Your expression of converting the acceleration to velocity is, in effect, integration. You are, in effect, applying a low pass filter. In your velocity output the low frequency is dominant (high magnitude); the high frequencies are reduced in magnitude, but not totally eliminated. You can see the high frequencies in the output by enlarging the vertical scale of the plot. The fluctuations that you see in the acceleration data are still there in the velocity output, but not so visible, as the plot is now dominated by high magnitude low frequencies.
Lalu Mansinha
1. Like others have pointed out, it looks like you lowpass filtered the data, not highpass.
2. A simple DC blocker can be realized by calculating the average and subtracting it from the signal. Since you seem to have the 2048 samples all at once, you don't have to bother with streaming implementations of averaging etc.
Kousik-
First very well presented question and attention to detail. You may be a DSP novice but you will go far.
Second, I concur with DJ Maguire, to debug this you might try some time domain things. If dc offset is really the problem, experiment with subtracting sum/2048 from your input and see what happens. That's a simple step and eliminates the evident confusion about whether you high-passed or low-passed your data.
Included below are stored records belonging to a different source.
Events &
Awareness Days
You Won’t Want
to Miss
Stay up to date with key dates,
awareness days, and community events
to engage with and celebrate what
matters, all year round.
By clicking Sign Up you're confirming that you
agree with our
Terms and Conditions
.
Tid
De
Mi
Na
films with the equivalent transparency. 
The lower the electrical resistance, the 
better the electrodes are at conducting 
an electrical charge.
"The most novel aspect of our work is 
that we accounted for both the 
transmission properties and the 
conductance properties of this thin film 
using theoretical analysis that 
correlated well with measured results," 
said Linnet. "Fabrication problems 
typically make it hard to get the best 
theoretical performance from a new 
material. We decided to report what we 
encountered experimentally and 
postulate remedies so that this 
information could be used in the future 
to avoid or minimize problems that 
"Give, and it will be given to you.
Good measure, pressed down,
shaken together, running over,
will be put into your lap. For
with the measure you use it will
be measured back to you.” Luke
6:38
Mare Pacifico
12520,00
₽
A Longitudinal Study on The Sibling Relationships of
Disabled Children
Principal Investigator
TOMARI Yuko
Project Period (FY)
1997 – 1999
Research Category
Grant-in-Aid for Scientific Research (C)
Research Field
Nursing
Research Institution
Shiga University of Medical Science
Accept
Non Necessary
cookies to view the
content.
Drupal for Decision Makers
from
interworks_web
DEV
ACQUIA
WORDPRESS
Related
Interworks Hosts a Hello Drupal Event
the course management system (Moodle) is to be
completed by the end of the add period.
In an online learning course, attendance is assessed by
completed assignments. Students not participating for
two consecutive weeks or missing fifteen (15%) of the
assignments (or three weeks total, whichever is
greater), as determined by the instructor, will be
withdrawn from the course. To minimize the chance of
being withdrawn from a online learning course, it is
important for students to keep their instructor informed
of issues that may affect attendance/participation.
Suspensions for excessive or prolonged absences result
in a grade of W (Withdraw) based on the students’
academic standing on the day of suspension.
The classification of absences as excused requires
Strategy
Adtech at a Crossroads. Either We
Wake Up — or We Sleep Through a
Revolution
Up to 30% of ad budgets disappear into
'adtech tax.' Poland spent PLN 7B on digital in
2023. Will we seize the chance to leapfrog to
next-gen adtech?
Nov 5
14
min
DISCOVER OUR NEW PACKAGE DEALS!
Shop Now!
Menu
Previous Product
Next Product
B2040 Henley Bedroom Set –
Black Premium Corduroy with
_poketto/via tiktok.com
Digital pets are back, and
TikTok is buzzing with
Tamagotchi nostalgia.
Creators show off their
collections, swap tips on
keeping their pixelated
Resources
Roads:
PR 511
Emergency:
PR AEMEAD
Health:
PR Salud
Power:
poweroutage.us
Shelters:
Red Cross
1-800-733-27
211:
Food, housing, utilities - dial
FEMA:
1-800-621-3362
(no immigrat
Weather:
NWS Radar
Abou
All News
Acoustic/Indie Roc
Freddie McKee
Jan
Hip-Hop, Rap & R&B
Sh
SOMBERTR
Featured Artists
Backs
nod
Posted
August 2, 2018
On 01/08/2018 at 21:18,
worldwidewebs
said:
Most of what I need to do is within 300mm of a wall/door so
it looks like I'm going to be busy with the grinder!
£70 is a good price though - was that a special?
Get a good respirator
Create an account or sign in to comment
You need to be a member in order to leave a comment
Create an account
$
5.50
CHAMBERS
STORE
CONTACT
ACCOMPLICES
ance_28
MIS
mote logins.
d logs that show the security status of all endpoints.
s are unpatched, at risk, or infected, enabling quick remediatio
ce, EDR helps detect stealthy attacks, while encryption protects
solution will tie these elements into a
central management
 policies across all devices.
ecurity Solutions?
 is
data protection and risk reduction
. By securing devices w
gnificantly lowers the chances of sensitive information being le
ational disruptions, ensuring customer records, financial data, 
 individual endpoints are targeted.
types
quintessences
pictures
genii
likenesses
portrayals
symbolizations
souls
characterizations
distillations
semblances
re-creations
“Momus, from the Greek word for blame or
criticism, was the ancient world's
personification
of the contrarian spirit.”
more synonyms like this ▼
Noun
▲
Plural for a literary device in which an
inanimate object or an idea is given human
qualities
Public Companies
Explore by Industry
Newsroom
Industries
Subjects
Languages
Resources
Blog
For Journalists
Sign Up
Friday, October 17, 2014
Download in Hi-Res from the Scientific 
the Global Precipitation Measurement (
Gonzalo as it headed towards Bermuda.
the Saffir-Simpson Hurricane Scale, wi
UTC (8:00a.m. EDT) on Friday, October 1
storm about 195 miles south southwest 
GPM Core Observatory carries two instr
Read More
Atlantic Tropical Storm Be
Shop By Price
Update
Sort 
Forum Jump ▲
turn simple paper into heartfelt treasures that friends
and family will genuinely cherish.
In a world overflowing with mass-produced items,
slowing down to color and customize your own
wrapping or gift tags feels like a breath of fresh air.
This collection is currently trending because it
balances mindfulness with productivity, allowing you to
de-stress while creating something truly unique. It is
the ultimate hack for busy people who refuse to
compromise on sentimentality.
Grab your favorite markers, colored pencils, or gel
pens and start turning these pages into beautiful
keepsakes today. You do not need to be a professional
If that works or is an improvement then you can think about next steps.
-Jeff
I think after IFFT you have taken absolute value for acceleration and has fed the absolute value to the velocity calculation.Actually you should take real part and give to velocity calculator.If you feed the absolute value all negative acceleration will become positive.From your graph it seems the acceleration has + ve and -ve going ramp when integrated it become a parobola!
Also make sure in FFT you set 0 not only +ve frequency but also -ve frequencies.ie +k and N-k.
Hi Kousik
If you have an accelerometer on the nonrotating part of a machine with a rotating part, the way to find out the rotational speed is to find a repeated pattern in the accelerometer signal. The rotational frequency is the same as the repetition frequency.